> Goal
Please rewrite the items below, changing each "locality" to "site" and leaving everything else the same.

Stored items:
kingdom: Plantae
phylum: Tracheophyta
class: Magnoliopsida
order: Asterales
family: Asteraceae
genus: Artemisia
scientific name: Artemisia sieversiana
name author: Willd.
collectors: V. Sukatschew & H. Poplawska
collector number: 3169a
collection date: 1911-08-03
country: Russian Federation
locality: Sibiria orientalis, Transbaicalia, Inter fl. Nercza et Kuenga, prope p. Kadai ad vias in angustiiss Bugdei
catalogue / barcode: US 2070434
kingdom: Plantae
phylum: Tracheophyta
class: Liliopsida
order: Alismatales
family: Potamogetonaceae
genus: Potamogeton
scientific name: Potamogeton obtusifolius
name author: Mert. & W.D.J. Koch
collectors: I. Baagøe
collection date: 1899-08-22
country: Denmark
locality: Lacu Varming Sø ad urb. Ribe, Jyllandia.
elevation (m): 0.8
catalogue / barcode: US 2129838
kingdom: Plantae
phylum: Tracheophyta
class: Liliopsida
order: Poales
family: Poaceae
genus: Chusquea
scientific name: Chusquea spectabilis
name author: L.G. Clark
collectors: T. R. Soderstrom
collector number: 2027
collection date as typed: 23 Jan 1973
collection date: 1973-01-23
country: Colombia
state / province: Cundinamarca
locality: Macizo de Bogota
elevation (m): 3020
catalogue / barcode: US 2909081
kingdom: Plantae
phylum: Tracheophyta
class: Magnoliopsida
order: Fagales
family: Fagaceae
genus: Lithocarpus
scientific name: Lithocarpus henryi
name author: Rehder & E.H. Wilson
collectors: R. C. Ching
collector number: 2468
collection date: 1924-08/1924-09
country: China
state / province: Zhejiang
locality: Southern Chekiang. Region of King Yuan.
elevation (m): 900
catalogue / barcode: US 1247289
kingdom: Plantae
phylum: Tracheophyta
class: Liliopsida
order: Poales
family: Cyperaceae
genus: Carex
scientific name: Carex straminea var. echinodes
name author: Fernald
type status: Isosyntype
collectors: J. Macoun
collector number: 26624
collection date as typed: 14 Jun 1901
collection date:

> Solution for this task
kingdom: Plantae
phylum: Tracheophyta
class: Magnoliopsida
order: Asterales
family: Asteraceae
genus: Artemisia
scientific name: Artemisia sieversiana
name author: Willd.
collectors: V. Sukatschew & H. Poplawska
collector number: 3169a
collection date: 1911-08-03
country: Russian Federation
site: Sibiria orientalis, Transbaicalia, Inter fl. Nercza et Kuenga, prope p. Kadai ad vias in angustiiss Bugdei
catalogue / barcode: US 2070434
kingdom: Plantae
phylum: Tracheophyta
class: Liliopsida
order: Alismatales
family: Potamogetonaceae
genus: Potamogeton
scientific name: Potamogeton obtusifolius
name author: Mert. & W.D.J. Koch
collectors: I. Baagøe
collection date: 1899-08-22
country: Denmark
site: Lacu Varming Sø ad urb. Ribe, Jyllandia.
elevation (m): 0.8
catalogue / barcode: US 2129838
kingdom: Plantae
phylum: Tracheophyta
class: Liliopsida
order: Poales
family: Poaceae
genus: Chusquea
scientific name: Chusquea spectabilis
name author: L.G. Clark
collectors: T. R. Soderstrom
collector number: 2027
collection date as typed: 23 Jan 1973
collection date: 1973-01-23
country: Colombia
state / province: Cundinamarca
site: Macizo de Bogota
elevation (m): 3020
catalogue / barcode: US 2909081
kingdom: Plantae
phylum: Tracheophyta
class: Magnoliopsida
order: Fagales
family: Fagaceae
genus: Lithocarpus
scientific name: Lithocarpus henryi
name author: Rehder & E.H. Wilson
collectors: R. C. Ching
collector number: 2468
collection date: 1924-08/1924-09
country: China
state / province: Zhejiang
site: Southern Chekiang. Region of King Yuan.
elevation (m): 900
catalogue / barcode: US 1247289
kingdom: Plantae
phylum: Tracheophyta
class: Liliopsida
order: Poales
family: Cyperaceae
genus: Carex
scientific name: Carex straminea var. echinodes
name author: Fernald
type status: Isosyntype
collectors: J. Macoun
collector number: 26624
collection date as typed: 14 Jun 1901
collection date:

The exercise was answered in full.